A sensação de risco que se estende quase que indiscriminadamente por todo o tecido social reformata a perceção do outro de forma nociva, acentuando a imagem de periculosidade e a intuição de impossibilidade de reciprocidade social.

Que não há sociedade sem crime, parece que ninguém tem dúvidas. Obviamente que se assim é, deve-se concluir que a meta de acabar com o crime e a criminalidade é inatingível.

O crime e os criminosos fazem parte integrante da realidade social, e, por conseguinte, sendo algo endógeno à sociedade, fica claro para quem tem a responsabilidade de gerir e governar a sociedade que deverá realisticamente procurar manter a criminalidade dentro de parâmetros socialmente aceitáveis.
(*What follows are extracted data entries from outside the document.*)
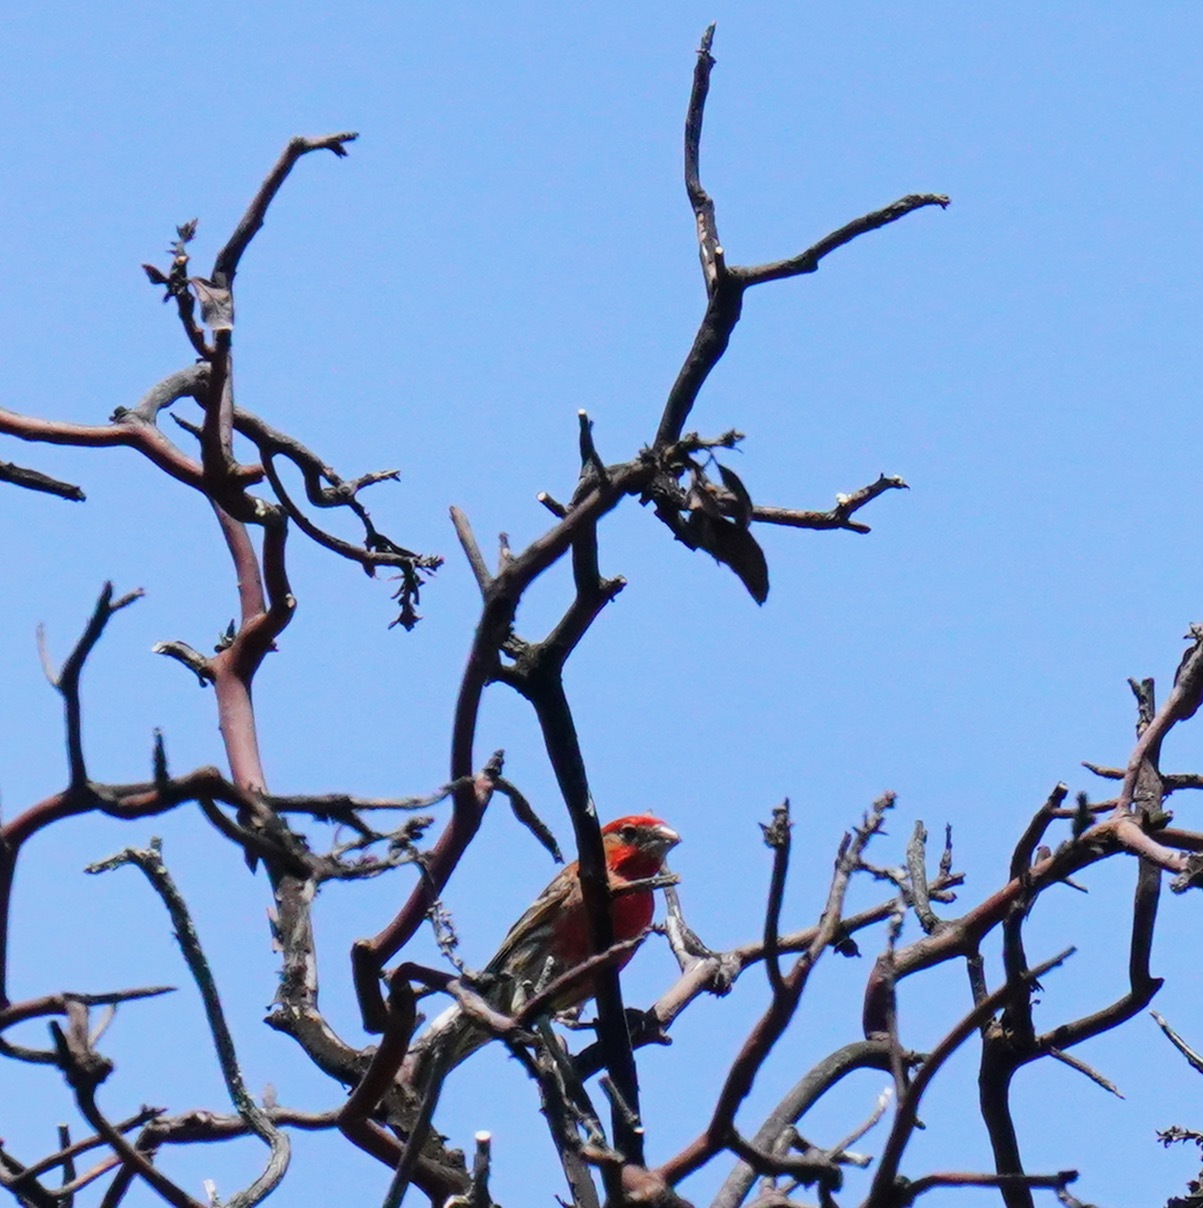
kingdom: Animalia
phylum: Chordata
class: Aves
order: Passeriformes
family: Fringillidae
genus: Haemorhous
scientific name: Haemorhous mexicanus
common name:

Por isso, nunca se deve fazer promessas de que se vai erradicar a criminalidade, uma vez que esse fenómeno vai muito para além da simples prática de crimes. Da mesma forma que se deve falar a verdade sobre a criminalidade aos cidadãos porque também a eles cabe uma fatia grande de responsabilidade no seu combate.

Uma política de segurança consequente encara o combate ao crime e à criminalidade numa ótica holística, começando em casa, no seio familiar, passando pela escola e pela comunidade, dotando os cidadãos nas diferentes esferas etárias de ferramentas que lhes permitem, dentro do razoavelmente exigível, prevenir situações propiciadoras de práticas criminais.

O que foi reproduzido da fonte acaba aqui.